Каждую субботу бабушка брала меня к себе в гости. У нее был свой собственный дом на Собачьем хуторе, за оврагом. Дом был такой маленький, что лопухи, растущие под окнами, почти касались камышевой крыши. Позади дома бабушка разводила огород. В нем стояли высокие стрелки лука и желтые кружевные зонтики укропа. В нем росла мята, листочки которой нужно было потереть между пальцами, чтобы потом пальцы стали пахучими на целый день. В нем цвели цветы такие яркие, каких не было в пустовойтовском саду. Они были так ярки, что захватывало дух при одном взгляде на них. Там были цветы желтые, большие и круглые, как золотые шары. Там были цветы, семена которых походили на ноготки, и цветы с лепестками, похожими на тёмнокрасный бархат, и еще цветы, которые горели язычками пламени, пробегающими по грядкам и готовыми разгореться в пожар.
Бабушка садилась у выбеленной стены, в тени, падающей от нее по бурьяну. На бабушке была полосатая юбка и розовая рубаха с рукавами. Она сдвигала серенький ситцевый платок с головы назад, на шею, и его концы, связанные узелком, торчали у горла. Две туго заплетенных седых косы лежали вокруг ее темени. Желтые цыплята возились у ее маленьких босых и пыльных ног, протянутых среди калачиков и колючек. Лиловый цветок репейника раскачивался у ее не по-старушечьи женственного тонкого плеча, под стрекозой, которая садилась на нем, свесив золотистое туловище и расправив прозрачные, как стекло, крылья.

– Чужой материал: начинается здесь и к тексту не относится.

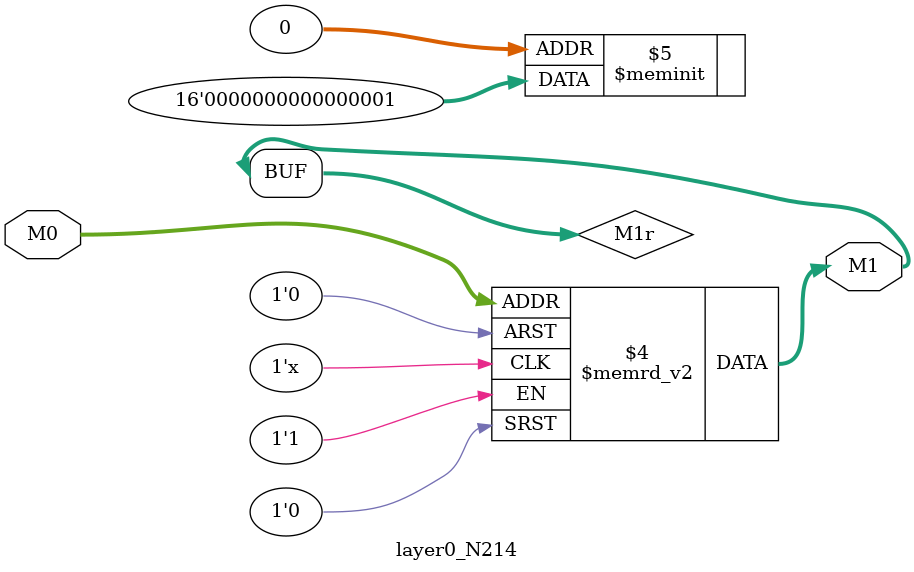
<source format=v>
module layer0_N214 ( input [2:0] M0, output [1:0] M1 );

	(*rom_style = "distributed" *) reg [1:0] M1r;
	assign M1 = M1r;
	always @ (M0) begin
		case (M0)
			3'b000: M1r = 2'b01;
			3'b100: M1r = 2'b00;
			3'b010: M1r = 2'b00;
			3'b110: M1r = 2'b00;
			3'b001: M1r = 2'b00;
			3'b101: M1r = 2'b00;
			3'b011: M1r = 2'b00;
			3'b111: M1r = 2'b00;

		endcase
	end
endmodule

</source>
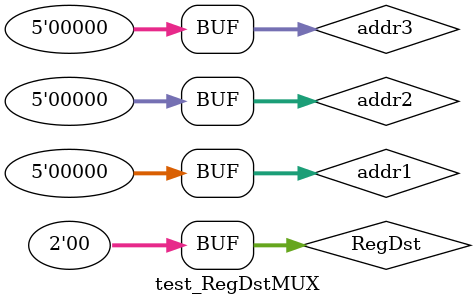
<source format=v>
`timescale 1ns / 1ps


module test_RegDstMUX;

	// Inputs
	reg [4:0] addr1;
	reg [4:0] addr2;
	reg [4:0] addr3;
	reg [1:0] RegDst;

	// Outputs
	wire [4:0] addr_w;

	// Instantiate the Unit Under Test (UUT)
	MUX_addr uut (
		.addr1(addr1), 
		.addr2(addr2), 
		.addr3(addr3), 
		.RegDst(RegDst), 
		.addr_w(addr_w)
	);

	initial begin
		// Initialize Inputs
		addr1 = 0;
		addr2 = 0;
		addr3 = 0;
		RegDst = 0;

		// Wait 100 ns for global reset to finish
		#100;
        
		// Add stimulus here

	end
      
endmodule


</source>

Не шитые еще мешки лежали возле бабушки, и куском смолы она натирала суровую нитку, чтобы та не лохматилась, проходя через мешковину.
Молча появлялась откуда-то Бондарева Настя. Кудри ее были присыпаны пылью, и вместо брошки на груди ее сидел репьяк. Не говоря ни слова, она высыпала к моим ногам целую груду цветных стекляшек, и благодарностью служил ей крик восторга, который испускала я.
Тогда мы начинали свою любимую забаву. День становился вдруг лунной ночью, когда мы подносили к глазам зеленоватое стекло. Сквозь оранжевое — небо, на котором не было ни одного облачка, казалось грозовым.
Красное стекло зажигало весь мир пожаром. Сквозь лиловое стекло я не любила смотреть: оно делало лицо Насти похожим на лицо покойницы.
Наслаждаясь, я пересыпала с ладони на ладонь стекляшки, среди которых попадались осколки чайных чашек с золотыми ободками и тарелок, разрисованных нежнейшими цветными узорами. Настя выкапывала эти драгоценности в канавах, вдоль кривых улочек Собачьего хутора, но все самое красивое обычно она находила на свалках, куда добиралась тоже. Это были крохи, падающие со стола, за которым пировала красота. Однажды я нашла среди других сокровищ осколок синей вазы, изнутри вызолоченной. На лицевой ее стороне в белом овале, обведенном тонкой золотой резьбой, я увидела красавицу в туго стянутом корсаже, с розой на полуобнаженной груди. Ее волосы были белыми, и нарядные локоны спускались вдоль выточенной шеи.
Оцепенев от восторга, я не могла отвести от нее глаз. Что-то горячее затрепыхалось в моей груди возле самого горла, и непонятно-приятный жар охватил мое тело...
Копылова Л. П. Одеяло из лоскутьев : роман / Любовь Копылова. Москва, 1958. С. 30-31.